1. Most of the group is not anarchist in their thinking. In fact, off the top of my head, I’d say there is only one member who flirts with the anarchist position. And though he is often times outspoken on the subject, he does not represent anyone’s ideals but his own. If there are things more laughable than conforming non-conformists, it’s fart jokes and cream pies, not someone who has seriously considered the implications of anarchy
1a. I don’t see your point. This is not anarchy. Google Murray Rothbard if you are actually interested in the opinion of what the anarchist in the club thinks. You know, rather than make childish asides and innuendo.
2. We’re lowercase-l libertarians. It was never about the party (in fact we have nothing to do with the Libertarian Party), rather it was about the concepts of liberty and freedom that we were and still are interested in. And if touting the party line is genuine and upholding the ideals of liberty is somehow disingenuous…well then…I’ve just been assbackward this entire time.
3. You don’t respect our views and I find it despicable that you would pretend to. Judging from your comments, it appears that you get nothing but amusement and contempt from this club. You have, it seems to me, merely tried to smear something which you clearly don’t understand in the slightest. By comparing our club to a commercial saying something is cool is asinine and speaks to your lack of knowledge on the subject. And I’m sorry but I don’t see what “conforming” has to do with anything beside being a taboo-sort-of word in our day and age where independence and individuality are held in such high regard. We’re not anti-conformity, at least not that I know of. In fact, it would probably be considerably easier to just have everyone believe the same thing we did and joined our club and volunteered and hung out and was cool. But if I’m not mistaken, I’m pretty sure that’s one of the points of forming a club. So don’t try to assembly this strawman of what you think this club is…I would think up on that pedestal of yours it would be beneath you.

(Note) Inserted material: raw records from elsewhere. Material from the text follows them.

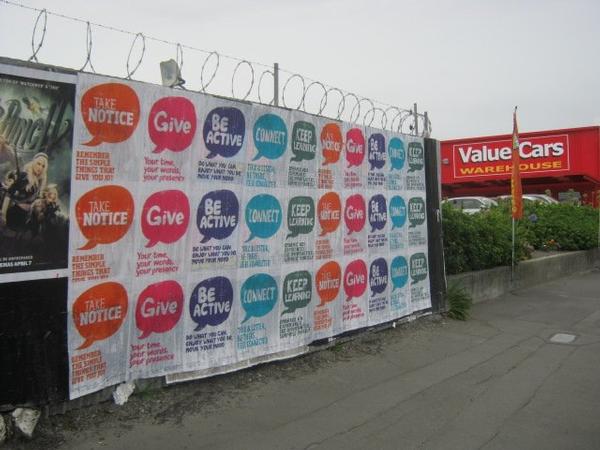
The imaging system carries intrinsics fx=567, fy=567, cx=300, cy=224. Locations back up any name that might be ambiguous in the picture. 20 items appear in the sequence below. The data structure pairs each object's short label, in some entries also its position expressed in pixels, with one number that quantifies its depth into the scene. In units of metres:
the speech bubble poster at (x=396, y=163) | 7.27
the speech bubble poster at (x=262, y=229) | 5.24
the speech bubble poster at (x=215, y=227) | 4.81
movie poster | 3.68
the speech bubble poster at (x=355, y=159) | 6.50
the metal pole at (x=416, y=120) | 7.97
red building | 24.94
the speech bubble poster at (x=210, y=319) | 4.80
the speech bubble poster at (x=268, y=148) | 5.31
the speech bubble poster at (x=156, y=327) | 4.43
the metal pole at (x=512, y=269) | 11.32
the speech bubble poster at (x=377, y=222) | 6.87
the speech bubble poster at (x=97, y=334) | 4.07
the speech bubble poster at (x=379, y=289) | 6.89
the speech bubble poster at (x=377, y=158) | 6.88
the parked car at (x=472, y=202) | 20.25
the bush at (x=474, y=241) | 9.52
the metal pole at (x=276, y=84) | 5.67
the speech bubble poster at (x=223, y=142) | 4.86
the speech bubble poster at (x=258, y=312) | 5.23
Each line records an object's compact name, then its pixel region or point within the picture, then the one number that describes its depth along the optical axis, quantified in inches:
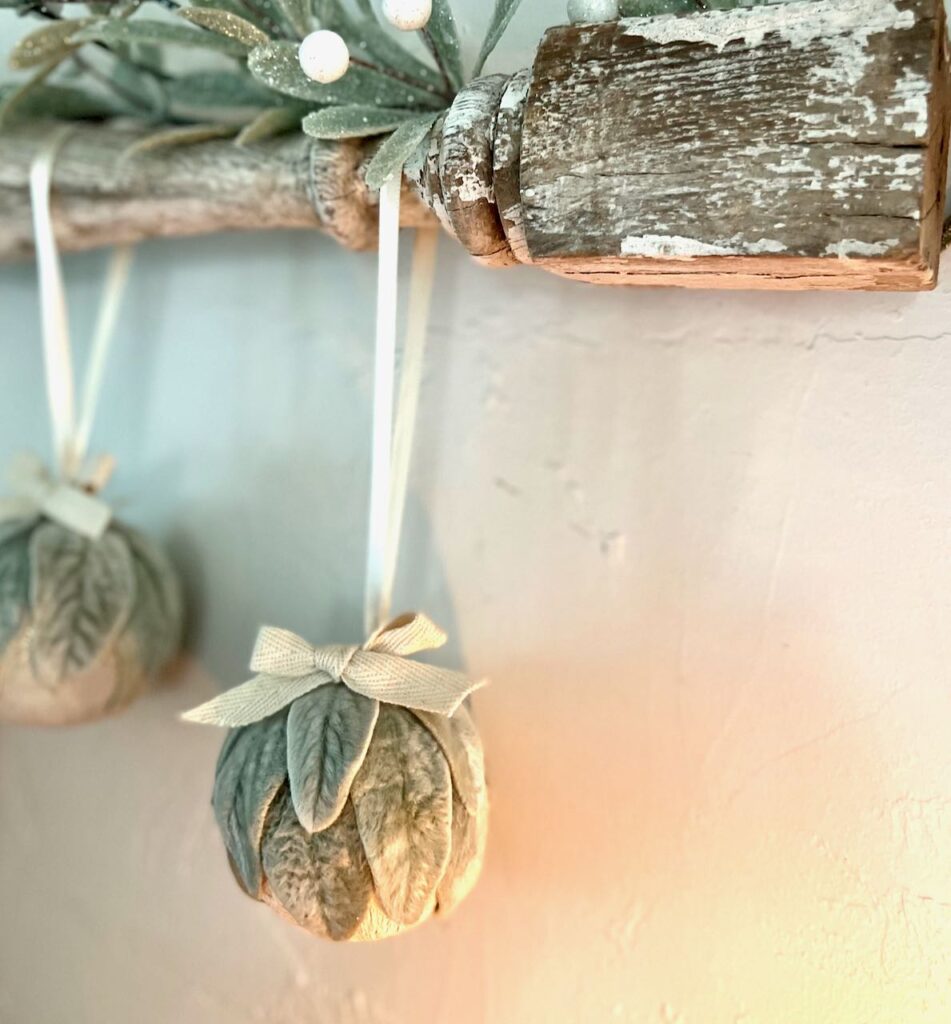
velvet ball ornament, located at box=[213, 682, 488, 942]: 13.4
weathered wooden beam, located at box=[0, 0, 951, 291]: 10.8
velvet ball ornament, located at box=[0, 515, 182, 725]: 17.4
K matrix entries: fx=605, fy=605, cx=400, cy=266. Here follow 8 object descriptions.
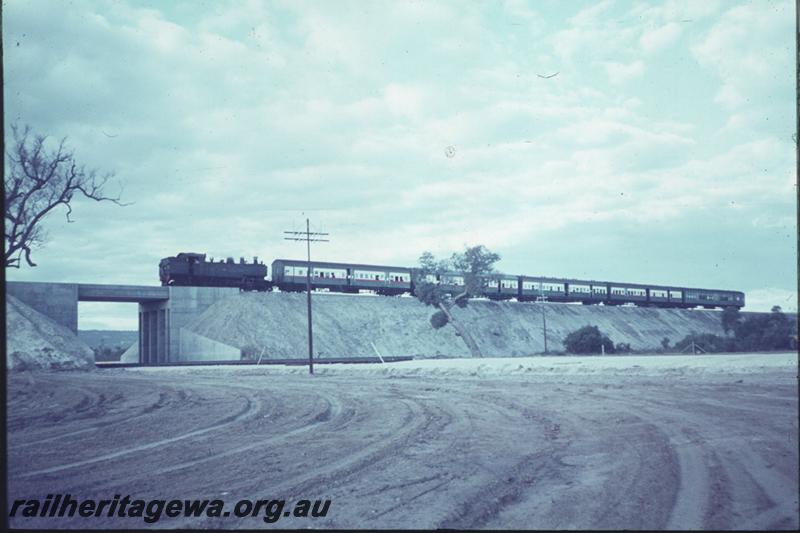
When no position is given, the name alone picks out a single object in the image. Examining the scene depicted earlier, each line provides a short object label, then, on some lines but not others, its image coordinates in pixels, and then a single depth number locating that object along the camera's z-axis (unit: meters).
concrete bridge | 48.28
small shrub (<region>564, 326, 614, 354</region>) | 47.78
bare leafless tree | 32.38
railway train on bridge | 56.03
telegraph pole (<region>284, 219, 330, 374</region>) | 37.94
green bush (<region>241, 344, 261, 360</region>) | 50.72
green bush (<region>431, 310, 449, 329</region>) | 63.06
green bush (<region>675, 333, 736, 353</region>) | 45.34
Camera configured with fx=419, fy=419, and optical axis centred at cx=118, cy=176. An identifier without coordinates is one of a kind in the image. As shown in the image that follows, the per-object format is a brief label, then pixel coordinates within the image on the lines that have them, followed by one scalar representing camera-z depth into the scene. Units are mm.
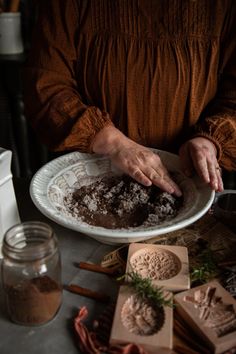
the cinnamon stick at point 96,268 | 689
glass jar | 576
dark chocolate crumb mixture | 767
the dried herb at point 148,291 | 595
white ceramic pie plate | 683
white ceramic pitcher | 700
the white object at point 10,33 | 1559
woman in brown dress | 874
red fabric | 533
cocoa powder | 578
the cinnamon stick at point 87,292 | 636
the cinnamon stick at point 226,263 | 685
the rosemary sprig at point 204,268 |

November 13th, 2008 at 4:40 pm
Barry - before we go any further, let’s clarify the L-word issue. The article mentions - not once, but twice - that Students for Liberty were “formerly the College Libertarians.” Capital L. Twice. Was the Sagebrush wrong on this one? I was rather involved with ASUN back in the day and from what I recall, it was Libertarian with a capital L. And if you’re saying to me in all seriousness that College Libertarians had “nothing to do with the Libertarian Party” - well, that changes everything. We’ll have to reevaluate all of our assumptions. Are Young Democrats, in fact, democrats? and College republicans - just how republican are they? Everything we know is wrong! :)
November 13th, 2008 at 7:53 pm
Go away Grigory. Get a life…go away.
November 20th, 2008 at 8:09 pm
I commend the Sagebrush on covering Students for Liberty. Great job!
November 26th, 2008 at 5:52 am
We all know that the Students for Liberty doesn’t care about their message other than for it’s shock value.